Suggested custom attributes:
- `agent_framework.foundry.toolbox.ids`
- `agent_framework.foundry.toolbox.names`
- `agent_framework.foundry.toolbox.versions`
- or a single compact attribute such as `agent_framework.foundry.toolbox.sources=["research_tools@1","some_other_tools@3"]`
The single compact `toolbox.sources` form is preferred for initial implementation because it is easy to query and easy to render from combined tool lists.
#### Scope of telemetry changes
This design does **not** require new spans. It enriches existing telemetry:
- toolbox API access continues to rely on request logs + Azure SDK distributed tracing + MAF user-agent
- agent/chat execution spans gain toolbox provenance attributes when toolbox-derived tools are present
Implementation-wise, this design most likely touches:
- `packages/foundry/agent_framework_foundry/_tools.py` — to stamp provenance on fetched toolbox objects / tools
- `packages/core/agent_framework/observability.py` — to aggregate provenance into span attributes
#### Important limitation: no server-side toolbox telemetry solution yet
Private provenance attached to tool objects is only useful on the client side. It
does **not** go over the wire to the Foundry service because those private fields
are intentionally not serialized into the request payload.
That means this design can support:
- local OpenTelemetry / exporter spans emitted by Agent Framework
- local attribution of a run to one or more fetched toolboxes
but it does **not** solve:
- server-side request-log attribution of a model/tool run back to a toolbox
- backend/database queries that need the service itself to know "this tool came from toolbox X"
At the moment, we do not have a satisfactory design for server-side toolbox
telemetry. The service would require additional structured information on the
request, and there is no accepted mechanism in this design yet for projecting
toolbox provenance into a server-visible field/header/metadata shape.
So the telemetry story in this spec is explicitly limited to **client-side
toolbox telemetry**. Server-side toolbox attribution remains an open question and
requires either:
- new service/API support, or
- a later framework design for emitting additional server-visible request metadata.
#### Deliberate non-goals for telemetry
- No requirement for users to pass explicit toolbox metadata in `default_options["metadata"]` or `run(..., options=...)`
- No new public `FoundryToolbox` wrapper type just to preserve attribution
- No attempted server-side attribution mechanism in this design (for example a custom request header or request metadata field) until there is a validated end-to-end contract for it
## Non-goals / Future Work
Explicitly out of scope for this design.
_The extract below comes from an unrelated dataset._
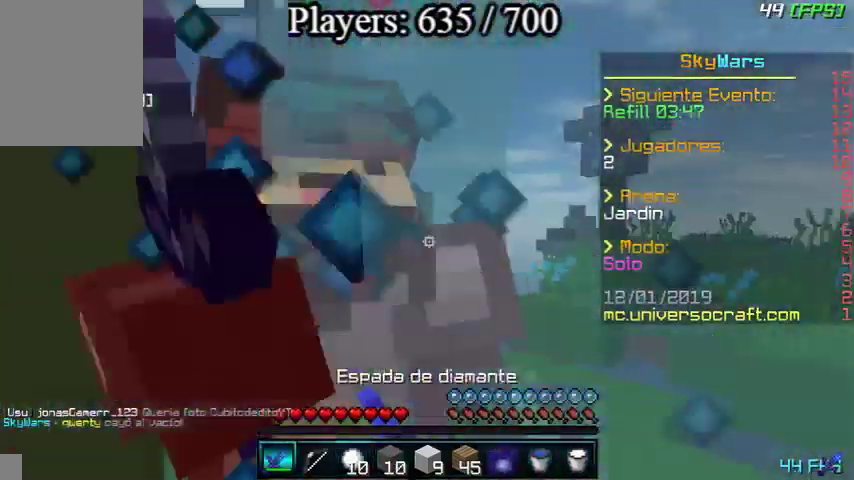
{"keys": [], "mouse": ["left"], "events": [[67, "w", "down"], [167, "a", "up"], [167, "w", "up"], [267, "mouse_left", "up"], [267, "w", "down"], [300, "mouse_left", "down"], [333, "mouse_left", "up"], [333, "w", "up"], [400, "mouse_left", "down"], [400, "w", "down"], [500, "w", "up"]]}
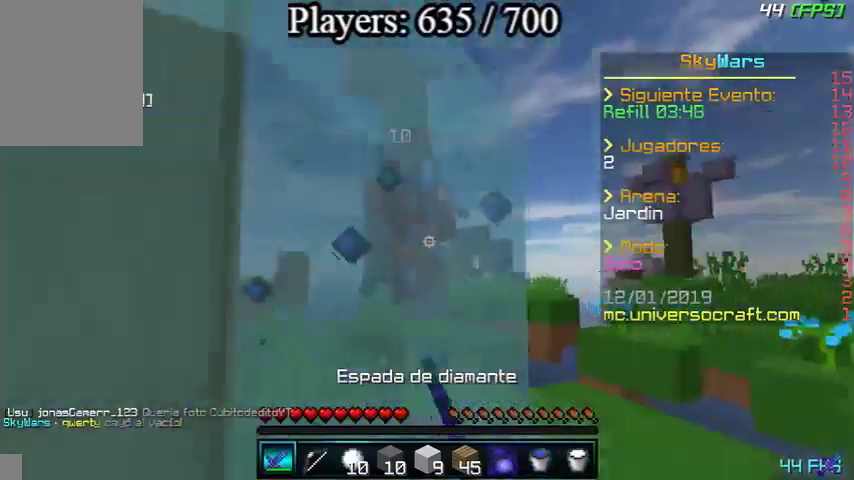
{"keys": ["d", "w"], "mouse": [], "events": [[33, "mouse_right", "down"], [33, "w", "down"], [100, "mouse_right", "up"], [133, "w", "up"], [167, "w", "down"], [233, "mouse_left", "up"], [267, "mouse_left", "down"], [333, "mouse_left", "up"], [367, "d", "down"]]}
Each is a separate design and PR when needed.
1. **Create/update/delete toolboxes from code.** CRUD is rare in agent consumption flows. Users who need it drop to `client.project_client.beta.toolboxes.create_version(...)`, `.update(...)`, `.delete(...)` directly.
2. **Server-side agent authoring from toolbox.** Creating a `PromptAgentDefinition(tools=toolbox.tools)` + `client.agents.create_version(...)` is a future feature covering agent authoring from code. The toolbox read API provides the building blocks; the authoring helpers are a separate design.
3. **OAuth consent-flow runtime handling.** When a toolbox contains MCP tools with `project_connection_id` pointing to an OAuth connection, the runtime may return `CONSENT_REQUIRED` mid-run. This is a runtime concern separate from toolbox fetching.
4. **Live integration tests.** This PR ships unit tests only.
5. **Toolbox caching or refresh APIs.** Each `get_toolbox()` call hits the network. Users who want caching wrap the call themselves.